Answering sensitive questions

Code generation

Visual reasoning

One of the researchers — Matei Zaharia — highlighted how GPT-4’s math solving had worsened on Twitter.

Zaharia said that GPT-4’s success rate in response to the question “Is this number prime? Think step by step” fell from 97.6% in March 2023 to 2.4% in June 2023.

At the same time, the success rate of the older model — GPT-3.5 — had improved from 7.4% to 86.8%.

When it came to code generation, both GPT-4 and GPT-3.5 performed substantially worse.

When asked to give the sum of all integers within a range, GPT-4’s success rate for a directly executable response dropped from 52% to 10%, while GPT-3.5’s declined from 22% to 2%.

The only area where both models improved was visual reasoning — with around a 2% increase in successful exact-match responses.

Zaharia said it was “really hard” to tell why this was happening.

“It could definitely be that RLHF [reinforcement learning from human feedback] and fine-tuning are hitting a wall, but might also be bugs. Definitely seems tricky to manage quality,” Zaharia said.

Zaharia said the researchers wanted to conduct a longer study on the issue and asked his followers for feedback on which questions they should measure GPT’s performance.
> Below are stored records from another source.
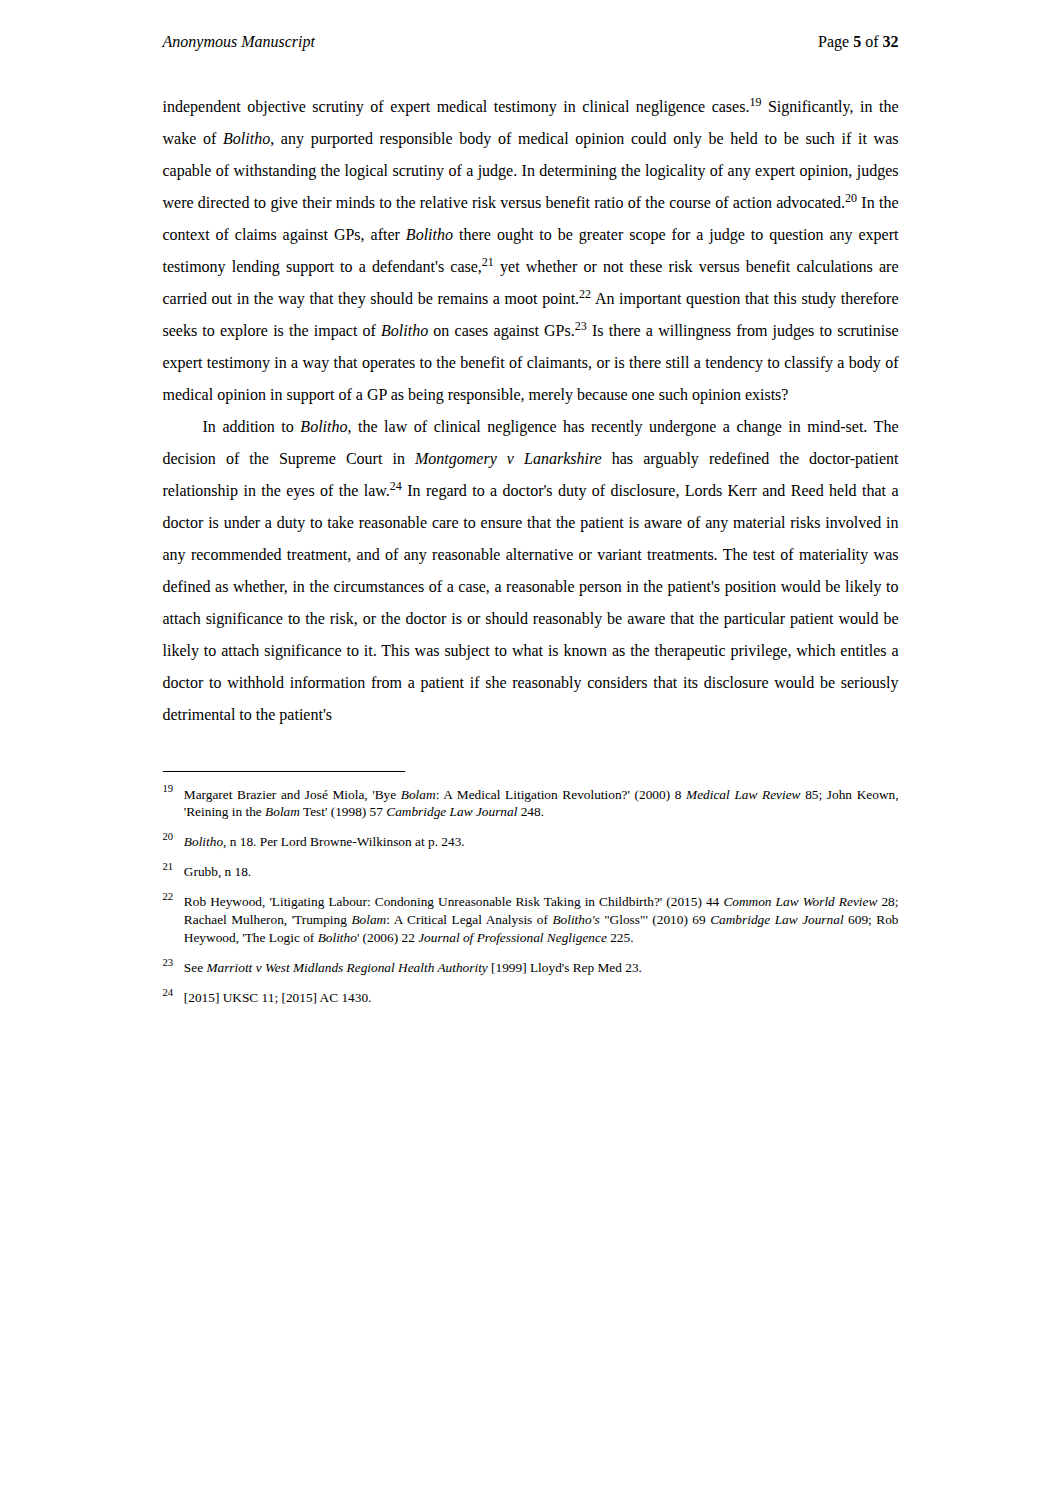Anonymous Manuscript Page 5 of 32
independent objective scrutiny of expert medical testimony in clinical negligence cases.19 Significantly, in the wake of Bolitho, any purported responsible body of medical opinion could only be held to be such if it was capable of withstanding the logical scrutiny of a judge. In determining the logicality of any expert opinion, judges were directed to give their minds to the relative risk versus benefit ratio of the course of action advocated.20 In the context of claims against GPs, after Bolitho there ought to be greater scope for a judge to question any expert testimony lending support to a defendant's case,21 yet whether or not these risk versus benefit calculations are carried out in the way that they should be remains a moot point.22 An important question that this study therefore seeks to explore is the impact of Bolitho on cases against GPs.23 Is there a willingness from judges to scrutinise expert testimony in a way that operates to the benefit of claimants, or is there still a tendency to classify a body of medical opinion in support of a GP as being responsible, merely because one such opinion exists?
In addition to Bolitho, the law of clinical negligence has recently undergone a change in mind-set. The decision of the Supreme Court in Montgomery v Lanarkshire has arguably redefined the doctor-patient relationship in the eyes of the law.24 In regard to a doctor's duty of disclosure, Lords Kerr and Reed held that a doctor is under a duty to take reasonable care to ensure that the patient is aware of any material risks involved in any recommended treatment, and of any reasonable alternative or variant treatments. The test of materiality was defined as whether, in the circumstances of a case, a reasonable person in the patient's position would be likely to attach significance to the risk, or the doctor is or should reasonably be aware that the particular patient would be likely to attach significance to it. This was subject to what is known as the therapeutic privilege, which entitles a doctor to withhold information from a patient if she reasonably considers that its disclosure would be seriously detrimental to the patient's
Margaret Brazier and José Miola, 'Bye Bolam: A Medical Litigation Revolution?' (2000) 8 Medical Law Review 85; John Keown, 'Reining in the Bolam Test' (1998) 57 Cambridge Law Journal 248.
Bolitho, n 18. Per Lord Browne-Wilkinson at p. 243.
Grubb, n 18.
Rob Heywood, 'Litigating Labour: Condoning Unreasonable Risk Taking in Childbirth?' (2015) 44 Common Law World Review 28; Rachael Mulheron, 'Trumping Bolam: A Critical Legal Analysis of Bolitho's "Gloss"' (2010) 69 Cambridge Law Journal 609; Rob Heywood, 'The Logic of Bolitho' (2006) 22 Journal of Professional Negligence 225.
See Marriott v West Midlands Regional Health Authority [1999] Lloyd's Rep Med 23.
[2015] UKSC 11; [2015] AC 1430.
Other researchers’ findings and concerns over AI “model collapse” have highlighted the limitations and challenges facing AI development at a time when many tech companies are investing heavily into the technology and others have warned about its existential threat to humanity.

ChatGPT’s limited creative abilities were also highlighted recently in a study by two German researchers, which examined GPT-3.5’s ability to understand and generate humour.

They found its knowledge in this area was rather lacking, with 90% of 1,008 responses generated giving the same 25 jokes.

That led the researchers to conclude the jokes were likely learned and memorised directly from user input or training data rather than generated.